From what I read, I think there is only one choice about upgrading ports: Either upgrade or don't. That is, there is no "ports for FreeBSD 7" nor "ports if you're following -CURRENT or -STABLE" nor any other option. Is this true?

If it's not true, can you please point me at docs that explains the options.

If it IS true, then does this imply that any reasonable port will run on any reasonable version of FreeBSD? Or is the port expected to configure its installation so it DOES run on any FreeBSD version?

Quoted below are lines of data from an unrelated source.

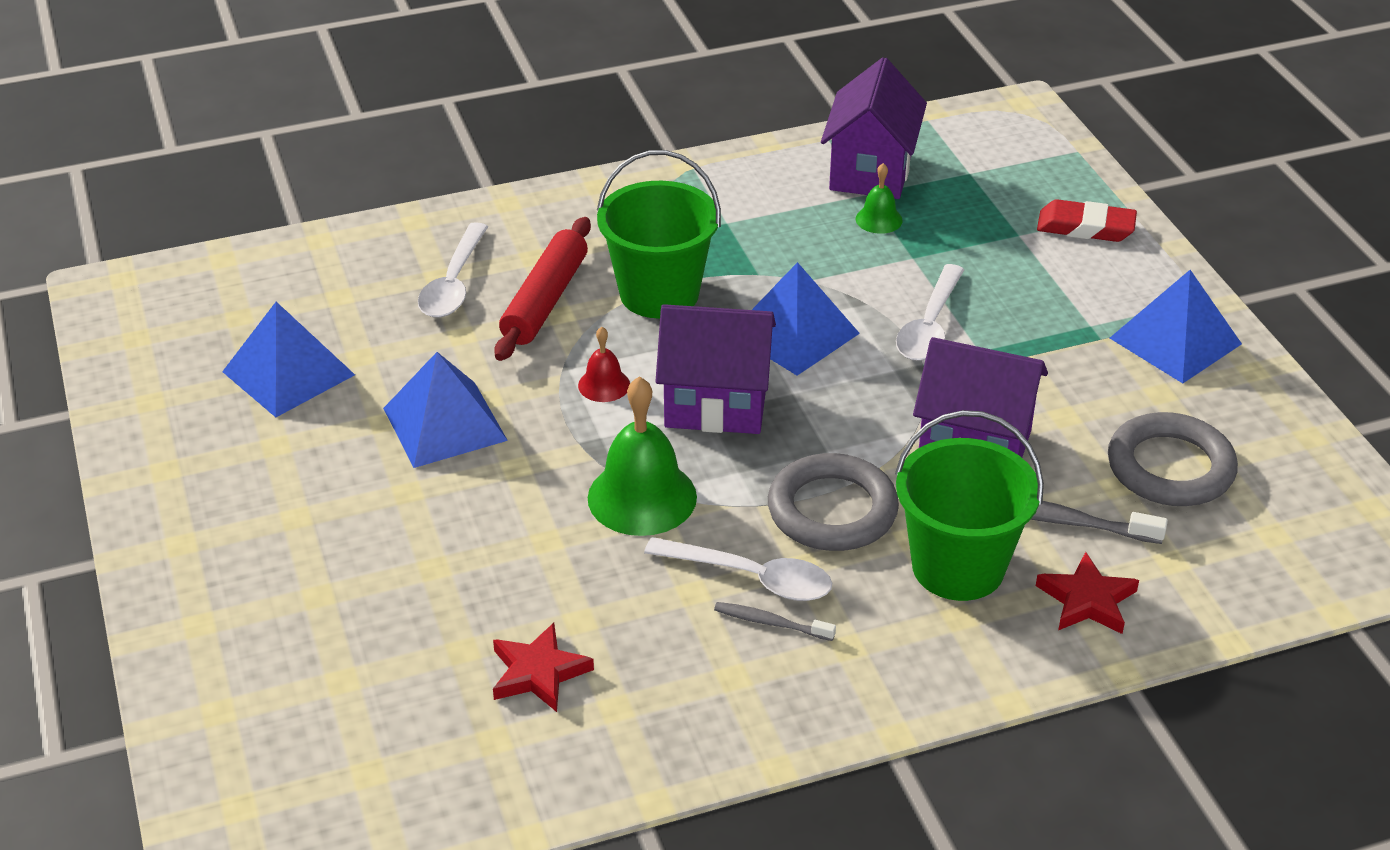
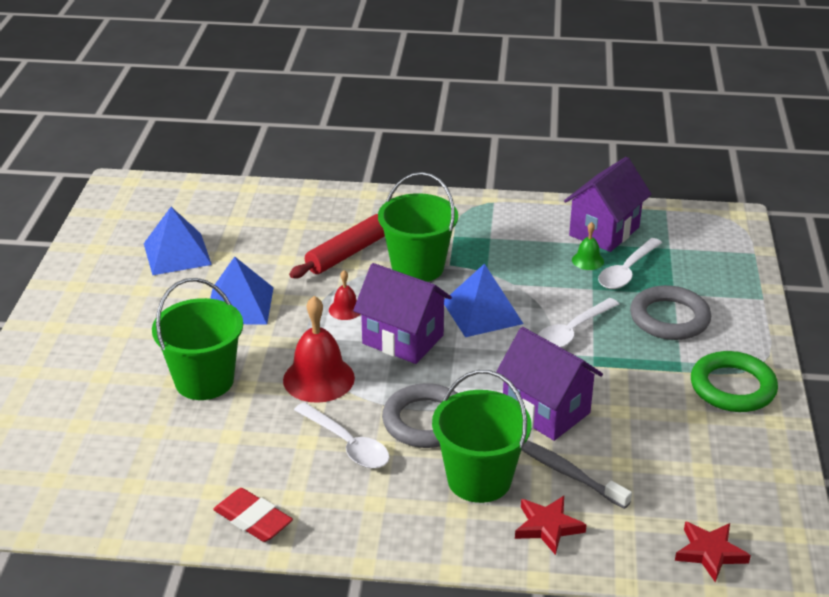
camera: 25 degrees right, 5 degrees down
white spoon [418,222,488,318] -> white spoon moved to [598,238,662,289]
red star [493,623,594,712] -> red star moved to [675,521,751,582]
green bell [588,376,697,536] -> red bell [283,296,355,403]
grey toothbrush [714,602,836,641] -> none
red eraser [1037,199,1137,242] -> red eraser moved to [213,488,293,542]
grey ring [1108,412,1238,506] -> grey ring moved to [630,285,711,340]
blue pyramid [1110,270,1242,383] -> green ring [691,351,778,412]
none -> green bucket [152,278,243,400]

Also, I read somewhere (Handbook?) that any FreeBSD upgrade would like break all my ports, and they should be reinstalled. is this true? If so, why is that? Shouldn't ports be not so fragile?


----------



## tgphelps (Jan 15, 2009)

Yes, I can see now that I should have posted this to the ports upgrade/maint forum, but I'm new here, and missed it.


----------



## ale (Jan 15, 2009)

tgphelps said:
			
		

> From what I read, I think there is only one choice about upgrading ports: Either upgrade or don't. That is, there is no "ports for FreeBSD 7" nor "ports if you're following -CURRENT or -STABLE" nor any other option. Is this true?


Yes, there is just one branch for ports.



			
				tgphelps said:
			
		

> If it IS true, then does this imply that any reasonable port will run on any reasonable version of FreeBSD? Or is the port expected to configure its installation so it DOES run on any FreeBSD version?


No. I think that at this moment, ports are supported only for 6 and above.



			
				tgphelps said:
			
		

> Also, I read somewhere (Handbook?) that any FreeBSD upgrade would like break all my ports, and they should be reinstalled. is this true? If so, why is that? Shouldn't ports be not so fragile?


Probably what you read is that if you upgrade between FreeBSD major versions you have to reinstall all the ports.
The reason could be the differences between libraries in the base system, to which the built ports (packages) has been compiled and linked.


----------



## jb_fvwm2 (Jan 16, 2009)

you do not have to reinstall
if you upgrade you can 
#ldd /bin/local/bin/SOMETHING and it will show if any
"not founds" exist or if the binary still works
with /compat6x/ /compat7x/ etc already installed  (unclear
here if BOTH kernel AND /port/ of the compat6 etc are necc.)
you can deinstall and rebuild the port or fetch a package
(the latter might fail of dependencies which need bumping).
.........
so before an upgrade you'd want your critical programs list
to check, and Possibly! rebuild immediately.
.........
caveat, the process might be more tedious if .so 's also
fail in addition to binaries.
...........
to sum up, while testing a new motherboard, I coincidentally
had source on the new disk, did a _6 _7 and everything that
I tried still worked IIRC  (I remember only a few minutes of it though)


----------



## kamikaze (Jan 16, 2009)

The ports _sysutils/bsdadminscripts_ contains a script called [cmd=]pkg_libchk[/cmd] that can list all packages that require rebuilding.

After a system upgrade you can install _misc/compatXx_ (replace X with your previous major version) to keep things running. However you _should_ reinstall the packages listed by pkg_libchk for performance reasons.


----------